Some lobstermen have moved to even deeper waters. Anthony Sosinski, who fishes for lobsters and Jonah crabs out of Montauk, does most of his fishing 50 miles from shore — a fishery so distant that his exploits of heading to fishing grounds at night became the subject of a book. 

"When I left the inshore lobster fishery in 2003, it was because we couldn’t make a living anymore inshore," Sosinski said. He said he suspects many of the lobsters that once inhabited the western Sound migrated east, while poor water quality makes it impossible for new eggs to hatch and grow.

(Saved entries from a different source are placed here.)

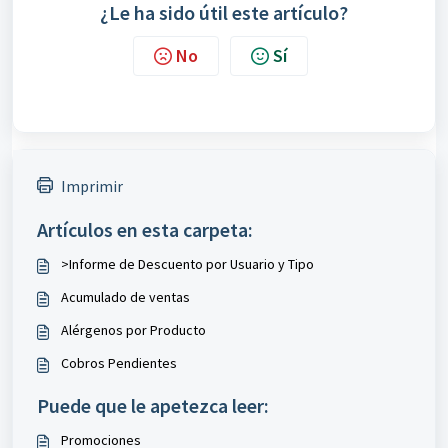
¿Le ha sido útil este artículo?
No
Sí
Imprimir
Artículos en esta carpeta:
>Informe de Descuento por Usuario y Tipo
Acumulado de ventas
Alérgenos por Producto
Cobros Pendientes
Puede que le apetezca leer:
Promociones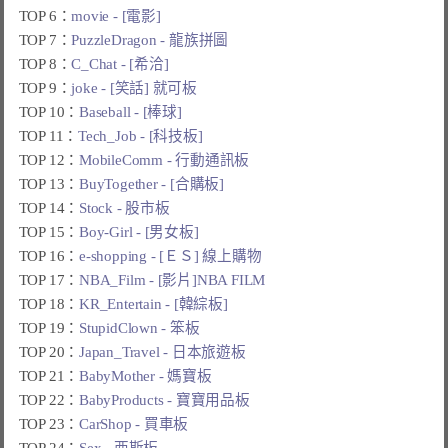
TOP 6：
movie - [電影]
TOP 7：
PuzzleDragon - 龍族拼圖
TOP 8：
C_Chat - [希洽]
TOP 9：
joke - [笑話] 就可板
TOP 10：
Baseball - [棒球]
TOP 11：
Tech_Job - [科技板]
TOP 12：
MobileComm - 行動通訊板
TOP 13：
BuyTogether - [合購板]
TOP 14：
Stock - 股市板
TOP 15：
Boy-Girl - [男女板]
TOP 16：
e-shopping - [ＥＳ] 線上購物
TOP 17：
NBA_Film - [影片]NBA FILM
TOP 18：
KR_Entertain - [韓綜板]
TOP 19：
StupidClown - 笨板
TOP 20：
Japan_Travel - 日本旅遊板
TOP 21：
BabyMother - 媽寶板
TOP 22：
BabyProducts - 寶寶用品板
TOP 23：
CarShop - 買車板
TOP 24：
Sex - 西斯板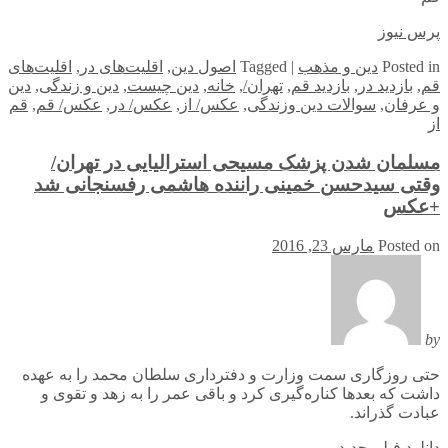
پرس نیوز
in
Posted
دین و مذهب
|
Tagged
اصول دین
,
اقلیت‌های در
,
اقلیت‌های
قم
,
بازدید در
,
بازدید قم
,
تهران/
,
خانه
,
دین چیست
,
دین و زندگی
,
دین
و عرفان
,
سوالات دین وزندگی
,
عکس/ از
,
عکس/ در
,
عکس/ قم
,
قم
از
مسلمان شدن پزشک مسیحی استرالیایی در تهران/
وقتی سیدحسن خمینی راننده هاشمی رفسنجانی شد
+عکس
Posted on
مارس 23, 2016
by
حتی روزگاری سمت وزارت و دفترداری سلطان محمد را به عهده
داشت که بعدها کناره‌گیری کرد و باقی عمر را به زهد و تقوی و
عبادت گذراند.
دانلود فیلم جدید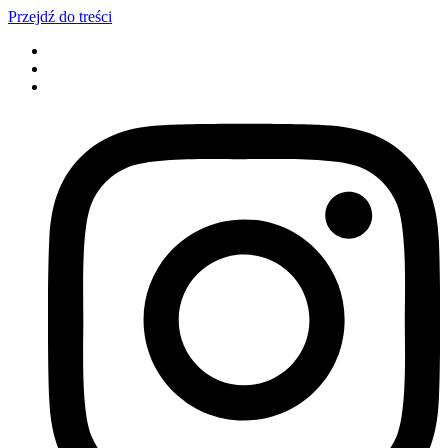
Przejdź do treści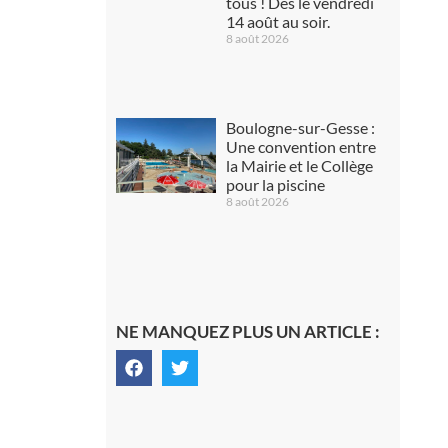
tous ! Dès le vendredi
14 août au soir.
8 août 2026
Boulogne-sur-Gesse :
Une convention entre
la Mairie et le Collège
pour la piscine
8 août 2026
NE MANQUEZ PLUS UN ARTICLE :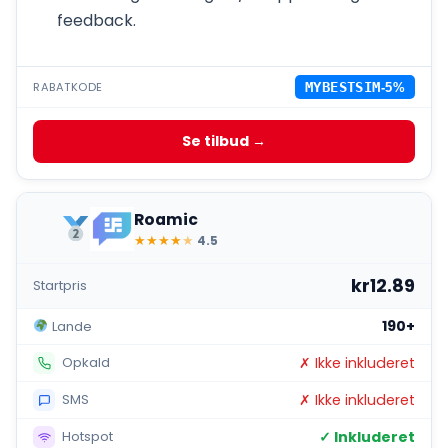
feedback.
RABATKODE
MYBESTSIM
-5%
Se tilbud →
Roamic
★
★
★
★
★
4.5
kr12.89
Startpris
190+
Lande
✗ Ikke inkluderet
Opkald
✗ Ikke inkluderet
SMS
✓ Inkluderet
Hotspot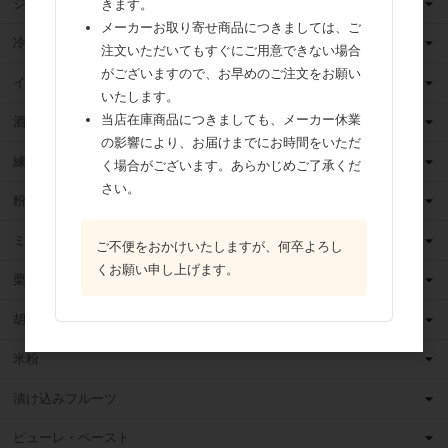
ジャム
きます。
メーカーお取り寄せ商品につきましては、ご
冷凍フルーツ
注文いただいてもすぐにご用意できない場合
がございますので、お早めのご注文をお願い
イースト・酵母
いたします。
当店在庫商品につきましても、メーカー休業
酒類
の影響により、お届けまでにお時間をいただ
練乳
く場合がございます。あらかじめご了承くだ
さい。
粉 乳
ミックス粉
ご不便をおかけいたしますが、何卒よろし
くお願い申し上げます。
栗・芋・かぼちゃ
胡麻
米粉
漬け込みフルーツ
ピューレ・ペースト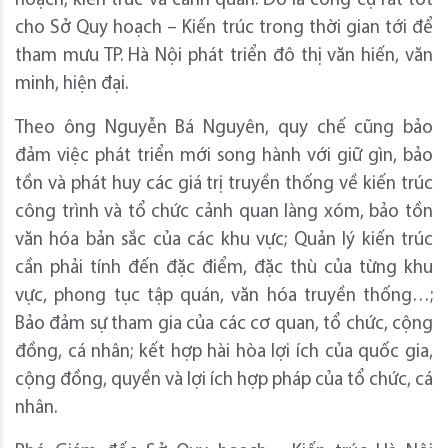
hoạch, kiến trúc và cảnh quan. Đó là công cụ rất tốt
cho Sở Quy hoạch – Kiến trúc trong thời gian tới để
tham mưu TP. Hà Nội phát triển đô thị văn hiến, văn
minh, hiện đại.
Theo ông Nguyễn Bá Nguyên, quy chế cũng bảo
đảm việc phát triển mới song hành với giữ gìn, bảo
tồn và phát huy các giá trị truyền thống về kiến trúc
công trình và tổ chức cảnh quan làng xóm, bảo tồn
văn hóa bản sắc của các khu vực; Quản lý kiến trúc
cần phải tính đến đặc điểm, đặc thù của từng khu
vực, phong tục tập quán, văn hóa truyền thống…;
Bảo đảm sự tham gia của các cơ quan, tổ chức, cộng
đồng, cá nhân; kết hợp hài hòa lợi ích của quốc gia,
cộng đồng, quyền và lợi ích hợp pháp của tổ chức, cá
nhân.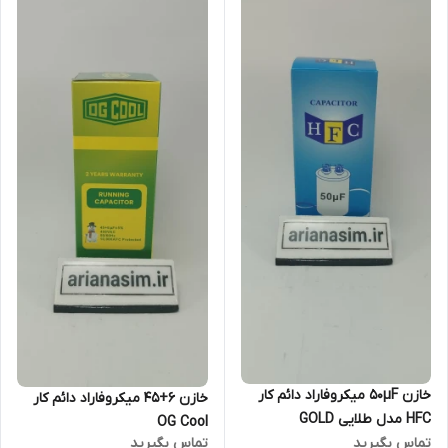
خازن 50µF میکروفاراد دائم کار
خازن 6+45 میکروفاراد دائم کار
HFC مدل طلایی GOLD
OG Cool
تماس بگیرید
تماس بگیرید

"The eggs don’t survive because the water quality isn’t there for them," Sosinski said of the Sound. "That’s what’s killing our seafood."

It's also leading to a decline in active fishermen. 

New York State issued a total of 298 lobster fishing licenses last year, down from the 393 issued in 2013, and a sharp decrease from the 1,265 issued at the height of the fishery in 1994. The lobster catch in the Sound peaked in 1996 at 8.8 million pounds. By 2009, it had dropped to just under 1 million.

“The assessment is [that] it’s pretty much done,” said John German, president of Long Island Sound Lobstermen’s Association, a  trade group.

German, who turns 77 this month, said he knew a lobsterman in Northport who had been taking tour groups out to show them how lobstering was traditionally done. It became a problem when the pots kept coming up empty, he said, so the man “had to buy lobsters to put them in the pots.”

In a prepared statement to Newsday, the state Department of Environmental Conservation, which regulates the lobster fishery, noted that prolonged exposure to water above 68 degrees is “stressful to American lobsters.” German noted that water temperatures in the Sound hit 80 degrees this year and recently have settled around 75 degrees.

The DEC said higher water temperatures, ocean acidification and shifting fishery populations, and changes in productivity have become "significant stressors on the state’s marine environment" overall, and to lobsters in particular.

Like many Long Island lobstermen, German has turned his attention to other species, notably whelk, known locally as conch. “It just keeps me going,” he said. “It’s nothing compared to lobsters. It will never ever even come close to what lobstering was.”